Event ID 18 — Domain Trust Relationship Implementation

Applies To: Windows Server 2008 R2

The Windows Time service establishes a trust relationship with the domain. When a time server returns an authenticated Network Time Protocol (NTP) packet to a client that requests the time, the packet is signed by means of a Kerberos session key that is defined by an interdomain trust account. The interdomain trust account is created when a new Active Directory domain joins a forest, and the NetLogon service manages the session key. In this way, the domain controller that is configured as reliable in the forest root domain becomes the authenticated time source for all the domain controllers in both the parent and child domains - and indirectly for all computers in the domain tree.

Event Details

Product: Windows Operating System
ID: 18
Source: Microsoft-Windows-Time-Service
Version: 6.0
Symbolic Name: MSG_RID_LOOKUP_FAILED
Message: The time provider NtpClient failed to establish a trust relationship between this computer and the %1 domain in order to securely synchronize time. NtpClient will try again in %3 minutes. The error was: %2

Resolve

Investigate the local security configuration

The event description in Event Viewer should provide additional information. This may be the result of a domain configuration error.

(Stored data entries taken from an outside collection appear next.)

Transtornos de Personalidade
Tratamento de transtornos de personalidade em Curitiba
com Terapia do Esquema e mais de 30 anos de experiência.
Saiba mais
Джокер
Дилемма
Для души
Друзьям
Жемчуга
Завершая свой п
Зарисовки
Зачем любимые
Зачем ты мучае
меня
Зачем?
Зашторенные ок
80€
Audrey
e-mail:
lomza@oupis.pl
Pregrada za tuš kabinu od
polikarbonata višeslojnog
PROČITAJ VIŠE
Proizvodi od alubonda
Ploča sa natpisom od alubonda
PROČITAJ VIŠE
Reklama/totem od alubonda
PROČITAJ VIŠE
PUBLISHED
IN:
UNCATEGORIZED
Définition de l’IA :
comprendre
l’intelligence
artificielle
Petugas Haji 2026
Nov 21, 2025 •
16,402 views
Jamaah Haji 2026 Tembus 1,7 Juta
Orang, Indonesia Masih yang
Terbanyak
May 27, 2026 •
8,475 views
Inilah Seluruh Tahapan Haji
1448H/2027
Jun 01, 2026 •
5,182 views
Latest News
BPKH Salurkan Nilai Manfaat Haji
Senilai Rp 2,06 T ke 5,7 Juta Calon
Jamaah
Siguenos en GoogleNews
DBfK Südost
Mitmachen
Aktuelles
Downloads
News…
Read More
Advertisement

Check Event Viewer on a domain controller for events that indicate a domain configuration error, and then resolve those events accordingly.

Verify

To perform this procedure, you must have membership in Administrators, or you must have been delegated the appropriate authority.

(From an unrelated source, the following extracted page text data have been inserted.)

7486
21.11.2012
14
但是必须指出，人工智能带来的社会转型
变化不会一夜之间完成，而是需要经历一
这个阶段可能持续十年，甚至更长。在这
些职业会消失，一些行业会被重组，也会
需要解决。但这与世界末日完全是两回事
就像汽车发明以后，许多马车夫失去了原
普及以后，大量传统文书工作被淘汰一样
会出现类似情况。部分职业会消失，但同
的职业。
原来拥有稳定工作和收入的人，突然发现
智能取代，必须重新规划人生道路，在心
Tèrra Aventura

To verify that the Windows Time service is synchronizing correctly:

  1. Open a command prompt as an administrator. To open a command prompt as an administrator, click Start. In Start Search, type Command Prompt. At the top of the Start menu, right-click Command Prompt, and then click Run as administrator. If the User Account Control dialog box appears, confirm that the action it displays is what you want, and then click Continue.

  2. At the command prompt, type W32TM /resync, and then press ENTER.

  3. At the command prompt, type W32TM /query /status, and then press ENTER.

    This command displays the status of the Windows Time service synchronization. The Last Successful Sync Time line of the output displays the date and time that you ran the W32TM /resync command in the previous step.

To verify that the Windows Time service synchronized successfully with its time source when you ran the W32TM /resync command, confirm that Event ID 35 appears in Event Viewer.